As such, ‘Chromophilia’ also draws attention to another development in cultural institutions that has been accelerated by the impact of the global pandemic. Plaster casts of the nineteenth and early twentieth centuries, although they appear aesthetically pure, are indelibly coloured by the ideologies and histories of European colonialism. The idealised forms of these whitewashed figures, and the veneration for a comparably idealised classical past that they represent, are inextricably tied to scientific and institutional rationalisations of racial prejudice. For Carsley, the project offered an opportunity to shed light on this history, and to remind contemporary audiences that ‘there is no such thing as a special group of people who can uniquely claim to be entirely without colour’.

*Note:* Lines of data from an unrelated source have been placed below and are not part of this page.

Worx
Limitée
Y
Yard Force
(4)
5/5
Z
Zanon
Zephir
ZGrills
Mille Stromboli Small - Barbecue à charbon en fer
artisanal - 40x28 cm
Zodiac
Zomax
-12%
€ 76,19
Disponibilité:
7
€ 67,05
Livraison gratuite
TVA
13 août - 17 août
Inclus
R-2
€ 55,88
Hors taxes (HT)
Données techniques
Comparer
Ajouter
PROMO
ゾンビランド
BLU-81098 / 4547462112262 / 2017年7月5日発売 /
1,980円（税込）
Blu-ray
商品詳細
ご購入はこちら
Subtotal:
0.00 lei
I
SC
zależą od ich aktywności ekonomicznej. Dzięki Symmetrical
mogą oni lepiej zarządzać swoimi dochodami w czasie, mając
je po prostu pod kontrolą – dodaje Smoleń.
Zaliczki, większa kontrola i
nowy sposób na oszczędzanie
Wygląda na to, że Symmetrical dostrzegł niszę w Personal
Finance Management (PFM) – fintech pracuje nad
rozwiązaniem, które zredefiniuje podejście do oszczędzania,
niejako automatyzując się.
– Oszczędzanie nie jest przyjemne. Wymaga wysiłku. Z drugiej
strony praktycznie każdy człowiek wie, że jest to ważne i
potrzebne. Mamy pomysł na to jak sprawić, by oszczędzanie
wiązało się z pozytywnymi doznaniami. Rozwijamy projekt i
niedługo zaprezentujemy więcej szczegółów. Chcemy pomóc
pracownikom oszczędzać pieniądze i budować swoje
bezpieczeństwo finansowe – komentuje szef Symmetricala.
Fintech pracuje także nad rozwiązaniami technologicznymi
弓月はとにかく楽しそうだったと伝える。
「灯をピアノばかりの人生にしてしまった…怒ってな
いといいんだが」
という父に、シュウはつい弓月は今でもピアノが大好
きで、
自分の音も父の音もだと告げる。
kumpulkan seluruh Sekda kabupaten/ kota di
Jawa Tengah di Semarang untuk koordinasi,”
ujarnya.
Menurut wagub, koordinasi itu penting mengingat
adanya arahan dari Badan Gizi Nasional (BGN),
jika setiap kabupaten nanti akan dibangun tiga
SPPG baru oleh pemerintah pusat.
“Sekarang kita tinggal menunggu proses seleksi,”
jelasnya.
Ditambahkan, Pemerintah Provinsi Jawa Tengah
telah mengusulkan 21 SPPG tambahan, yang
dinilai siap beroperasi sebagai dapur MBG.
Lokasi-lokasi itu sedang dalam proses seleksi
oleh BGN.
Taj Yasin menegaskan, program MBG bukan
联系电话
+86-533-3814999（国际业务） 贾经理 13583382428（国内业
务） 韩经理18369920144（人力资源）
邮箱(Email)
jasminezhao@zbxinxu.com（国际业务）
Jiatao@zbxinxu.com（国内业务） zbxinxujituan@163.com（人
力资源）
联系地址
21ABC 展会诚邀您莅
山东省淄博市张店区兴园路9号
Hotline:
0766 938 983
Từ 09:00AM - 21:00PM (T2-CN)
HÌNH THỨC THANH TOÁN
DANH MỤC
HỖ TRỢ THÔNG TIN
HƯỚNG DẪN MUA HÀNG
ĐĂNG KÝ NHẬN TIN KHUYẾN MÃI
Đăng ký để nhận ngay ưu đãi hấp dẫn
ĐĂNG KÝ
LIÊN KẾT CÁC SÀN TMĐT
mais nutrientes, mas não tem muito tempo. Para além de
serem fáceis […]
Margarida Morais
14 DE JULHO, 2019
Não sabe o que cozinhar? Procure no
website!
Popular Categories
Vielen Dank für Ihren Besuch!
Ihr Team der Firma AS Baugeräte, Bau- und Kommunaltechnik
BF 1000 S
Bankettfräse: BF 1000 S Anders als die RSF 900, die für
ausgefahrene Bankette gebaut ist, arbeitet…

In this, Carsley could be compared with English art historian Alice Procter, whose ‘Uncomfortable Art Tours’ of major museums and galleries are likewise intended to ‘unravel the role colonialism played in the broader material history of celebrated works … and [their] ideological aesthetics’. Inaugurated in 2017, Procter’s tours predate the pandemic and played a crucial part in a subsequent decision made by several of the institutions involved to introduce greater transparency in their labelling of artefacts stolen, looted or otherwise acquired in unethical circumstances. The closure of cultural institutions has not put an end to such calls for accountability. Rather, as in ‘Chromophilia’, the revelation of forgotten or hidden histories has gained greater visibility and accessibility as artists, curators and educators realise the full potential of online and digital resources.

Dr Alex Burchmore, Publication Manager

Gary Carsley’s ‘Chromophilia’ can be visited on the ICAA’s website through January 2021. The artist’s concurrent exhibition ‘ARBOUR ARDOUR’ is on display at Sydney’s Roslyn Oxley9 Gallery until 28 November 2020.